■ WHAT TO PRODUCE ■
Find the lines holding the string "account" in the data, then copy all of them.

§

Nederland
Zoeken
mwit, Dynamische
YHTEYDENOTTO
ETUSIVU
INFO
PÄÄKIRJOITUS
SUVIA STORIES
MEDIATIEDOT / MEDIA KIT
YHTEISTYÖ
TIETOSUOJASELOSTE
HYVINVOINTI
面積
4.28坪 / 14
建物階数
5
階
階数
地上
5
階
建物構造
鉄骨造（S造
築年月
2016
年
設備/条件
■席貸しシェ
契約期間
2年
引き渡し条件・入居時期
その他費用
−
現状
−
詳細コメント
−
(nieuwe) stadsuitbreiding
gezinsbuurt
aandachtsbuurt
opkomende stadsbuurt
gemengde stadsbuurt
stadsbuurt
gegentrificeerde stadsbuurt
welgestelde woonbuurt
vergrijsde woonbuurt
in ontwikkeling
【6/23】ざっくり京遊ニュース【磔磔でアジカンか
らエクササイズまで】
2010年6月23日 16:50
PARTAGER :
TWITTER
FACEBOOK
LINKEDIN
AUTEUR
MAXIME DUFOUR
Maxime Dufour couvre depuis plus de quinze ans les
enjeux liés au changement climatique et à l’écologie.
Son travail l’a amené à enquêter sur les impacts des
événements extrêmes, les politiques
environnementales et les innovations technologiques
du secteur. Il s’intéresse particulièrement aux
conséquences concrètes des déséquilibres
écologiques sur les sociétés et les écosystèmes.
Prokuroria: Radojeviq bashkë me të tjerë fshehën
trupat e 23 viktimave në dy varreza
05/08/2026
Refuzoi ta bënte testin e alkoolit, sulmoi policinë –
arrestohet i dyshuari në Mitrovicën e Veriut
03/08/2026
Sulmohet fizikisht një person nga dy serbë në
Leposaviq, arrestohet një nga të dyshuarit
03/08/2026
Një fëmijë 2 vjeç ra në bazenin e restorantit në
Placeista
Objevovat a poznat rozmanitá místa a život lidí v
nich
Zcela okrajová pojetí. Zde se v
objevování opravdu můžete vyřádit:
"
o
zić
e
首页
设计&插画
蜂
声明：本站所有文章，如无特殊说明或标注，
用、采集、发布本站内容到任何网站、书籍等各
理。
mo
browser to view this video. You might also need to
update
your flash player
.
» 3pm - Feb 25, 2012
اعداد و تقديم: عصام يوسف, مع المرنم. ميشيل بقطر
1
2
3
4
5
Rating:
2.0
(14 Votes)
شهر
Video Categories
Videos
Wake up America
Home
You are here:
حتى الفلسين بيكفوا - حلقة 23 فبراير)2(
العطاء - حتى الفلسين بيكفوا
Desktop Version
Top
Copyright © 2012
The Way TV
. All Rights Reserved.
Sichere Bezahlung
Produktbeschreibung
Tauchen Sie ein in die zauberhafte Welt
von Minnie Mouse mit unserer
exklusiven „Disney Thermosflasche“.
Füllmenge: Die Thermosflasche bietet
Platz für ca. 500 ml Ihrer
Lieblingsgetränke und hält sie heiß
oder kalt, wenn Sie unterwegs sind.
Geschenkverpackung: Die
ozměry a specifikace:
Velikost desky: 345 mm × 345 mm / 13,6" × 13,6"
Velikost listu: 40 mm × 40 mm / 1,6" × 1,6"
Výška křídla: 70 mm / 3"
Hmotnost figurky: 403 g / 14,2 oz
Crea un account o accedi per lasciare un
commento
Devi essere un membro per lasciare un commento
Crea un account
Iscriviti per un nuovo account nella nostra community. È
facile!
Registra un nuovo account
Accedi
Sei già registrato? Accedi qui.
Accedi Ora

§

■ WORKED SOLUTION ■
Crea un account o accedi per lasciare un
Crea un account
Iscriviti per un nuovo account nella nostra community. È
Registra un nuovo account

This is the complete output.